Breakfast was regarded as an important meal and often included leftovers from the previous evening’s dinner as food is never wasted. No matter what time we arrived back at the apartment, or how much we had eaten that day, a home cooked meal awaited us as well as platters of fresh fruits and nuts, grown locally. Once a meal was served we all sat down immediately to eat – it would have been perceived as the height of rudeness not to treat the eating of food with the same seriousness and respect as our Chinese hosts did.
Throughout our visit, the family remained curious about our eating habits and concerned about our “small” appetites. We were constantly reminded of the importance of variety in our diet and the reasons why we should eat particular foods. I took my first halting steps to learn a few words of Mandarin as Shan’s mother taught me “Yángròu” for lamb, “Miàntiáo” for noodles and “Jiàozi” for dumplings.
This week we discovered a new way of achieving connectedness through food – the sharing of a meal across three continents as I prepared Shan’s recipe for Black Pepper beef in Dublin while Shane attempted the same dish for the first time in Beijing and our daughter Claire made her version of it in Sydney, Australia – our own unique version of a communal Sunday dinner. Skype, iPhones and iPads all played their part in keeping old traditions alive and starting new ones.
Shane wins the prize for presentation of this dish. It looks as if he has perfected his wok-cooking skills in his 5 years living in China. I had originally posted that he made the dish under Shan’s eagle-eyed supervision but he assures me that it was all his own work and Shan’s only involvement, apart from providing the recipe, was to enjoy eating it 🙂
While we all eagerly await Shan’s next recipe, two recent TV series and their associated publications are helping me deepen my understanding of Chinese food.

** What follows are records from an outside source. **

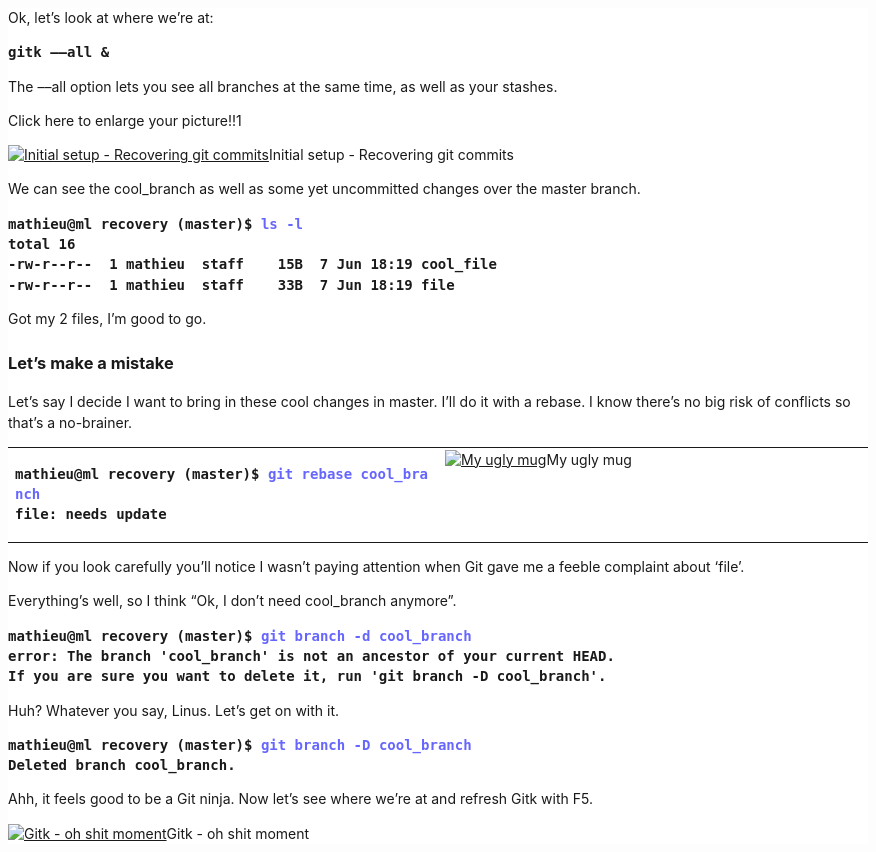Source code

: 
<p>Ok, let’s look at where we’re at:</p>

<pre><strong>gitk &ndash;&ndash;all &amp;</strong></pre>


<p>The &ndash;&ndash;all option lets you see all branches at the same time, as well as your stashes.</p>

<p>Click here to enlarge your picture!!1</p>

<p><a title="Initial setup - Recovering git commits" href="/uploads/2008/06/initial_setup.png"><a rel="gallery0" class="fancybox" title="Initial setup - Recovering git commits" href="http://www.programblings.com/uploads/2008/06/initial_setup.png"><img width="353" height="272" alt="Initial setup - Recovering git commits" src="/uploads/2008/06/initial_setup.png"></a><span class="caption">Initial setup - Recovering git commits</span></a></p>

<p>We can see the cool_branch as well as some yet uncommitted changes over the master branch.</p>

<pre><strong>mathieu@ml recovery (master)$ <font color="#6666ff">ls -l</font>
total 16
-rw-r--r--  1 mathieu  staff    15B  7 Jun 18:19 cool_file
-rw-r--r--  1 mathieu  staff    33B  7 Jun 18:19 file</strong></pre>


<p>Got my 2 files, I’m good to go.</p>

<h3>Let’s make a mistake</h3>


<p>Let’s say I decide I want to bring in these cool changes in master. I’ll do it with a rebase. I know there’s no big risk of conflicts so that’s a no-brainer.</p>

<table width="100%">
<tbody><tr>
<td width="50%">
<pre><strong>mathieu@ml recovery (master)$ <font color="#6666ff">git rebase cool_branch</font>
file: needs update</strong></pre>
</td>
<td width="50%">
<p style="margin: 0pt" class="center"><a rel="gallery0" class="fancybox" title="My ugly mug" href="http://www.programblings.com/uploads/2008/06/my_ugly_mug.jpg"><img width="41" height="41" alt="My ugly mug" src="/uploads/2008/06/my_ugly_mug.jpg"></a><span class="caption">My ugly mug</span></p>
</td>
</tr>
</tbody></table>


<p>Now if you look carefully you’ll notice I wasn’t paying attention when Git gave me a feeble complaint about ‘file’.</p>

<p>Everything’s well, so I think “Ok, I don’t need cool_branch anymore”.</p>

<pre><strong>mathieu@ml recovery (master)$ <font color="#6666ff">git branch -d cool_branch</font>
error: The branch 'cool_branch' is not an ancestor of your current HEAD.
If you are sure you want to delete it, run 'git branch -D cool_branch'.</strong></pre>


<p>Huh? Whatever you say, Linus. Let’s get on with it.</p>

<pre><strong>mathieu@ml recovery (master)$ <font color="#6666ff">git branch -D cool_branch</font>
Deleted branch cool_branch.</strong></pre>


<p>Ahh, it feels good to be a Git ninja. Now let’s see where we’re at and refresh Gitk with F5.</p>

<p><a title="Gitk - oh shit moment" href="/uploads/2008/06/gitk_oh_shit.png"><a rel="gallery0" class="fancybox" title="Gitk - oh shit moment" href="http://www.programblings.com/uploads/2008/06/gitk_oh_shit.png"><img width="353" height="271" alt="Gitk - oh shit moment" src="/uploads/2008/06/gitk_oh_shit.png"></a><span class="caption">Gitk - oh shit moment</span></a></p>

Gok Cooks Chinese is a very enjoyable Channel Four television series which can be watched in the UK and Ireland on the iPad on Channel Four’s 4oD App. The recipes in the associated cook-book are easy to follow, perhaps because Gok Wan is not a celebrity chef but one who learned to cook at his father’s side. This weekend I hope to try and recreate his Dim Sum feast from episode 2.
Exploring China – A Culinary Adventure is a new series that started on BBC2 last Sunday night (5th August, 2012) and features Ken Hom and Ching-He Huang. This beautifully filmed series is much more than a cookery programme, it is an exploration of how China and its attitude to food is changing. The first episode transported me back to the heart of the Beijing and to the food that I have come to love, interpreted with empathy by two people of different generations for whom China is their homeland.
If you are a lover of Chinese Food please try and watch these two series or get hold of the related cookery books.
One thought on “Creating new food rituals across continents”
I liked your post! I didn’t realise the significance of serving noodles and dumplings. I love Asian breakfast – congee is the best!